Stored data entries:
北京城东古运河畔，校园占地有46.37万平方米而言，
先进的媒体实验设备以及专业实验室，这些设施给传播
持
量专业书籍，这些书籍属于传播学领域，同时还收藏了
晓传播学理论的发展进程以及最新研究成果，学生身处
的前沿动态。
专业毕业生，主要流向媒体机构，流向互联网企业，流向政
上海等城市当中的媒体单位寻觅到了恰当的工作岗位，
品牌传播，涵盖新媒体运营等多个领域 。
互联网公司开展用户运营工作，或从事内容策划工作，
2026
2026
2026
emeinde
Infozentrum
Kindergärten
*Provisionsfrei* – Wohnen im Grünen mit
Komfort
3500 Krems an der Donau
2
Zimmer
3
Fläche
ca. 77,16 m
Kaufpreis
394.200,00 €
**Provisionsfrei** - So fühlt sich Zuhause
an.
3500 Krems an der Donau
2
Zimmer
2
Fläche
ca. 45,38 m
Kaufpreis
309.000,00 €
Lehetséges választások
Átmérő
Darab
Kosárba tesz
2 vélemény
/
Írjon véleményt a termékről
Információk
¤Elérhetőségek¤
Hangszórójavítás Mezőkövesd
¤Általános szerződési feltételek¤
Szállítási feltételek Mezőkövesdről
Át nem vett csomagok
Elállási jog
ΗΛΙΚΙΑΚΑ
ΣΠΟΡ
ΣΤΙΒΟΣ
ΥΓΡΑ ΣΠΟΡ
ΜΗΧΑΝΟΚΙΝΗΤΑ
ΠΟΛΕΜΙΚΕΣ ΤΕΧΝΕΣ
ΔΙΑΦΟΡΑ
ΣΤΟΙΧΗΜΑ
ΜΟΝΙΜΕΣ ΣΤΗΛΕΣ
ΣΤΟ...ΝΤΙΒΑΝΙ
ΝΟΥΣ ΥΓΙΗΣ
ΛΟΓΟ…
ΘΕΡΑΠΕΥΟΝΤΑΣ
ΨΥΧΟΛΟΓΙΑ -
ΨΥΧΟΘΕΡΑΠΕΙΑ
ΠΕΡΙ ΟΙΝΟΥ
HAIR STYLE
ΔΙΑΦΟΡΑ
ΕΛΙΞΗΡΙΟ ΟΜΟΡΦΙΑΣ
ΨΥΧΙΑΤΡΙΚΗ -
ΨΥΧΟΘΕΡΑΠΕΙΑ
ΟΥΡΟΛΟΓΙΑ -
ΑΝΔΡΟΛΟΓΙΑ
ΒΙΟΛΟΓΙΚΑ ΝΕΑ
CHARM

Directions for this task: Write out every one of the lines above, keeping each character and line break the same.

Answer for this exercise:
北京城东古运河畔，校园占地有46.37万平方米而言，
先进的媒体实验设备以及专业实验室，这些设施给传播
持
量专业书籍，这些书籍属于传播学领域，同时还收藏了
晓传播学理论的发展进程以及最新研究成果，学生身处
的前沿动态。
专业毕业生，主要流向媒体机构，流向互联网企业，流向政
上海等城市当中的媒体单位寻觅到了恰当的工作岗位，
品牌传播，涵盖新媒体运营等多个领域 。
互联网公司开展用户运营工作，或从事内容策划工作，
2026
2026
2026
emeinde
Infozentrum
Kindergärten
*Provisionsfrei* – Wohnen im Grünen mit
Komfort
3500 Krems an der Donau
2
Zimmer
3
Fläche
ca. 77,16 m
Kaufpreis
394.200,00 €
**Provisionsfrei** - So fühlt sich Zuhause
an.
3500 Krems an der Donau
2
Zimmer
2
Fläche
ca. 45,38 m
Kaufpreis
309.000,00 €
Lehetséges választások
Átmérő
Darab
Kosárba tesz
2 vélemény
/
Írjon véleményt a termékről
Információk
¤Elérhetőségek¤
Hangszórójavítás Mezőkövesd
¤Általános szerződési feltételek¤
Szállítási feltételek Mezőkövesdről
Át nem vett csomagok
Elállási jog
ΗΛΙΚΙΑΚΑ
ΣΠΟΡ
ΣΤΙΒΟΣ
ΥΓΡΑ ΣΠΟΡ
ΜΗΧΑΝΟΚΙΝΗΤΑ
ΠΟΛΕΜΙΚΕΣ ΤΕΧΝΕΣ
ΔΙΑΦΟΡΑ
ΣΤΟΙΧΗΜΑ
ΜΟΝΙΜΕΣ ΣΤΗΛΕΣ
ΣΤΟ...ΝΤΙΒΑΝΙ
ΝΟΥΣ ΥΓΙΗΣ
ΛΟΓΟ…
ΘΕΡΑΠΕΥΟΝΤΑΣ
ΨΥΧΟΛΟΓΙΑ -
ΨΥΧΟΘΕΡΑΠΕΙΑ
ΠΕΡΙ ΟΙΝΟΥ
HAIR STYLE
ΔΙΑΦΟΡΑ
ΕΛΙΞΗΡΙΟ ΟΜΟΡΦΙΑΣ
ΨΥΧΙΑΤΡΙΚΗ -
ΨΥΧΟΘΕΡΑΠΕΙΑ
ΟΥΡΟΛΟΓΙΑ -
ΑΝΔΡΟΛΟΓΙΑ
ΒΙΟΛΟΓΙΚΑ ΝΕΑ
CHARM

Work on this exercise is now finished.